• USING THE INFORMATION
a: Check each statement against the SonarQube forum thread. For each one, answer yes or no and quote the words from the thread that settle it.
(i) The person asking wants each developer to have a properties file that holds the login and password.
(ii) The last reply recommends that developers run the analysis with their own credentials.
(iii) The first reply says settings can be overridden temporarily on the command line.
b: Print the part of the SonarQube forum thread that starts with "The reason I" and goes on through "a default file?".
c: Answer these questions from the SonarQube forum thread.
(i) Which flag does the first reply name for overriding settings on the command line?
(ii) What name is signed at the end of the first reply?
(iii) According to the last reply, where should the generated token be stored for analysis?

• SOURCE EXTRACT
"""

Examples showing defaults per project that can be overridden?

Hi I’m trying to locate an example where the project has a default sonar properties file which can be added to source control and then another sonar properties file that a developer can then override the default settings.

Is this possible with sonarqube?

Hi,

Welcome to the community!

If your properties file is checked in to the project, why wouldn’t the developer just modify it?

If you want to temporarily override some settings, then you can easily do that on the command line with the -D flag, e.g. -Dsonar.projectVersion=foo.

 
HTH,
Ann

Well, because adding usernames and passwords to source control is bad practice and is a security risk. SonarQube even highlights this itself when doing it’s analysis. Also checking files into source control only for developers to change the file is not the most idea way of solving this. This should be part of the developers environment, not the application implementation code.

The reason I wish to split them is because I would like everything except the login and password to be checked into source control, while the developer has a properties file with login and password.

I don’t expect my developers to type -Dsonar.projectVersion=foo every time they run SonarQube, that would be rather silly.

Is there no way for a developer to have his own properties file which would override a default file?

Hi,

And here I disagree with you. Developers should not be running analysis. Your CI system should, and the necessary credentials should be part of its environment. Ideally you’re going to create a technical user with absolute minimum privs, generate a token, and store that in your CI for analysis.

"""

• RECORDED DATA

"""

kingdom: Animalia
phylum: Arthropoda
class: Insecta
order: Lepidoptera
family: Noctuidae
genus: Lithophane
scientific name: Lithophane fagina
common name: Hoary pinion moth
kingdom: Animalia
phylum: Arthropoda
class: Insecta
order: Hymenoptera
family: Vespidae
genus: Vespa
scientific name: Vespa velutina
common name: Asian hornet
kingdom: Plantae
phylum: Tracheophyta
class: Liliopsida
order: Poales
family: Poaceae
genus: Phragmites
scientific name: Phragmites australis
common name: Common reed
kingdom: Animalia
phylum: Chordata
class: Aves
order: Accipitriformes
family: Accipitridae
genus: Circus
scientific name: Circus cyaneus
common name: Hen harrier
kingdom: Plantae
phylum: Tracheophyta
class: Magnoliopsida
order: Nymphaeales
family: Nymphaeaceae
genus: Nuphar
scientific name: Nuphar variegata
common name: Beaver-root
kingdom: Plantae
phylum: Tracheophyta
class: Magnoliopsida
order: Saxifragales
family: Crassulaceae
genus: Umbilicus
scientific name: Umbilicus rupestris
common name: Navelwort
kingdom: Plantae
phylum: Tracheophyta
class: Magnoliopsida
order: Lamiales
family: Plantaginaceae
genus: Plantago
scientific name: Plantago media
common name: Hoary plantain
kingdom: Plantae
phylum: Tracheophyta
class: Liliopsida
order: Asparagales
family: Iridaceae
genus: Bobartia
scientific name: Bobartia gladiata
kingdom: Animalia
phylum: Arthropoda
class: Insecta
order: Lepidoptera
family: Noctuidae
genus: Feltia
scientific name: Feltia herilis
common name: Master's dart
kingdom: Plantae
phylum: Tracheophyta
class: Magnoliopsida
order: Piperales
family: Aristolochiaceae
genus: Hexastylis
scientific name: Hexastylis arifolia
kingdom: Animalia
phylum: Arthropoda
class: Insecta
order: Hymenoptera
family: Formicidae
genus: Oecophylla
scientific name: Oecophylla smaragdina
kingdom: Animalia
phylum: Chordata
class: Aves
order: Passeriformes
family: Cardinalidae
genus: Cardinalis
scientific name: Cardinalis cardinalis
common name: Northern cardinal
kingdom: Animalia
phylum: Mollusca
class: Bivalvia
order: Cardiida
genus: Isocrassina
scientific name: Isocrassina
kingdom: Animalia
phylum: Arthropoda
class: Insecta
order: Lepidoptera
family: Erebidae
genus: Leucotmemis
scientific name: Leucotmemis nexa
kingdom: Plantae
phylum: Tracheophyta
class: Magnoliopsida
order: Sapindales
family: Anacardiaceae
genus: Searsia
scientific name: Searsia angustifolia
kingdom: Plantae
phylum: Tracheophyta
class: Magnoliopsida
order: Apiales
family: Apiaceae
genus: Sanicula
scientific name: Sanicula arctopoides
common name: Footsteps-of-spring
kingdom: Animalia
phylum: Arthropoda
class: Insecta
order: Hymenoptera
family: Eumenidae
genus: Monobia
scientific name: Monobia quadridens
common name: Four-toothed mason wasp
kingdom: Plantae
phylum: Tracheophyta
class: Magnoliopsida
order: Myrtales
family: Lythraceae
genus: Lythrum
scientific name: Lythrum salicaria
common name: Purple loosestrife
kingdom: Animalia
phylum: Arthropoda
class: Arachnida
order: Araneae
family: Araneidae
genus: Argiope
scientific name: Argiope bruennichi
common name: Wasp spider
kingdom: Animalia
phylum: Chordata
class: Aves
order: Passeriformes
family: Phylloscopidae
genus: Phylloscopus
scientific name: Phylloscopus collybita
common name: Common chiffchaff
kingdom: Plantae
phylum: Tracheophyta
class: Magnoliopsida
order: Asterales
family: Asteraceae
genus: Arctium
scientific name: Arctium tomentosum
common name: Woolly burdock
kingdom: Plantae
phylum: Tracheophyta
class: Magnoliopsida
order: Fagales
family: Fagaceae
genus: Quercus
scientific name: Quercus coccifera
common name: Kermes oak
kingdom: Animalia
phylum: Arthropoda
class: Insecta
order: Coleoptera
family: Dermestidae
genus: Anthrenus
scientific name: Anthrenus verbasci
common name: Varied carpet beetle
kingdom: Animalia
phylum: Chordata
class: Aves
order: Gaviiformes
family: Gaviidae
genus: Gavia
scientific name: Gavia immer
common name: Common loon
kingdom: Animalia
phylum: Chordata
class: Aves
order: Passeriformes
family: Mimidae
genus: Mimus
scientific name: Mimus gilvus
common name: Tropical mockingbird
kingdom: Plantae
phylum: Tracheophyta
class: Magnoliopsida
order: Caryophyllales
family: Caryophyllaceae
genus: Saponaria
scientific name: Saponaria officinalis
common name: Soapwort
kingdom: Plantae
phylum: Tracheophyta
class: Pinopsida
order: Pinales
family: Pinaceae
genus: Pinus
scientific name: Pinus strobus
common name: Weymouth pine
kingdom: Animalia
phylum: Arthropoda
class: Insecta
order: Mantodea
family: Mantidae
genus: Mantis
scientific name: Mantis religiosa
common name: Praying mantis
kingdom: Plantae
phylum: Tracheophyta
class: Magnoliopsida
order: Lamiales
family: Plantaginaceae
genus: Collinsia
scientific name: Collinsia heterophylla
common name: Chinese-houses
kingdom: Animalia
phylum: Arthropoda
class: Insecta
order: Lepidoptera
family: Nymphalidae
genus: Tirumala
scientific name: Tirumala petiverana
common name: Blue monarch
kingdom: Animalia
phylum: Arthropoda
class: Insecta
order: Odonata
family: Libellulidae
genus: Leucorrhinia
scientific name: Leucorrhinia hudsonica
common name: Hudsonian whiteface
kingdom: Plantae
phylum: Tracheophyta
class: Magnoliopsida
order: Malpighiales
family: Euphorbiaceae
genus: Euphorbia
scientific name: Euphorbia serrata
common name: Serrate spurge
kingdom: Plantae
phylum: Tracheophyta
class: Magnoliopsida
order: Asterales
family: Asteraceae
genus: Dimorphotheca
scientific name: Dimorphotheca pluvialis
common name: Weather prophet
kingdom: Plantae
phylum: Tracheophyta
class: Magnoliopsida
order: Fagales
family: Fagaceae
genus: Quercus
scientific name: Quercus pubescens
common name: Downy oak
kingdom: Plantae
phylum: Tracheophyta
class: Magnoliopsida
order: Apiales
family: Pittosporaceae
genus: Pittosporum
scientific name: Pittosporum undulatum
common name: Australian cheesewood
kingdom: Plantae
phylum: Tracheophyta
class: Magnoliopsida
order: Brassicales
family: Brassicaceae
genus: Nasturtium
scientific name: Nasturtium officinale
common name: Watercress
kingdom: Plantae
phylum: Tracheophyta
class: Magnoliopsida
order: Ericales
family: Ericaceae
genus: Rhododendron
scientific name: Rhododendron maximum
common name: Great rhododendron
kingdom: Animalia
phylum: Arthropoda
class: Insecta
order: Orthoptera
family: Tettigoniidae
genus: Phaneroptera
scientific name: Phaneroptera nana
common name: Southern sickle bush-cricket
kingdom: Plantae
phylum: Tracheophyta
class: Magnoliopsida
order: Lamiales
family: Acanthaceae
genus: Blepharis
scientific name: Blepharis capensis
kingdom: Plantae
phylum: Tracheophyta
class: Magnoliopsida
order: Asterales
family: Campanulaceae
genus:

"""

• EXERCISE RESULTS
a:
(i) Yes: "while the developer has a properties file with login and password."
(ii) No: "Developers should not be running analysis."
(iii) Yes: "If you want to temporarily override some settings, then you can easily do that on the command line with the -D flag"

b:
The reason I wish to split them is because I would like everything except the login and password to be checked into source control, while the developer has a properties file with login and password.

I don’t expect my developers to type -Dsonar.projectVersion=foo every time they run SonarQube, that would be rather silly.

Is there no way for a developer to have his own properties file which would override a default file?

c:
(i) The -D flag.
(ii) Ann.
(iii) In the CI system.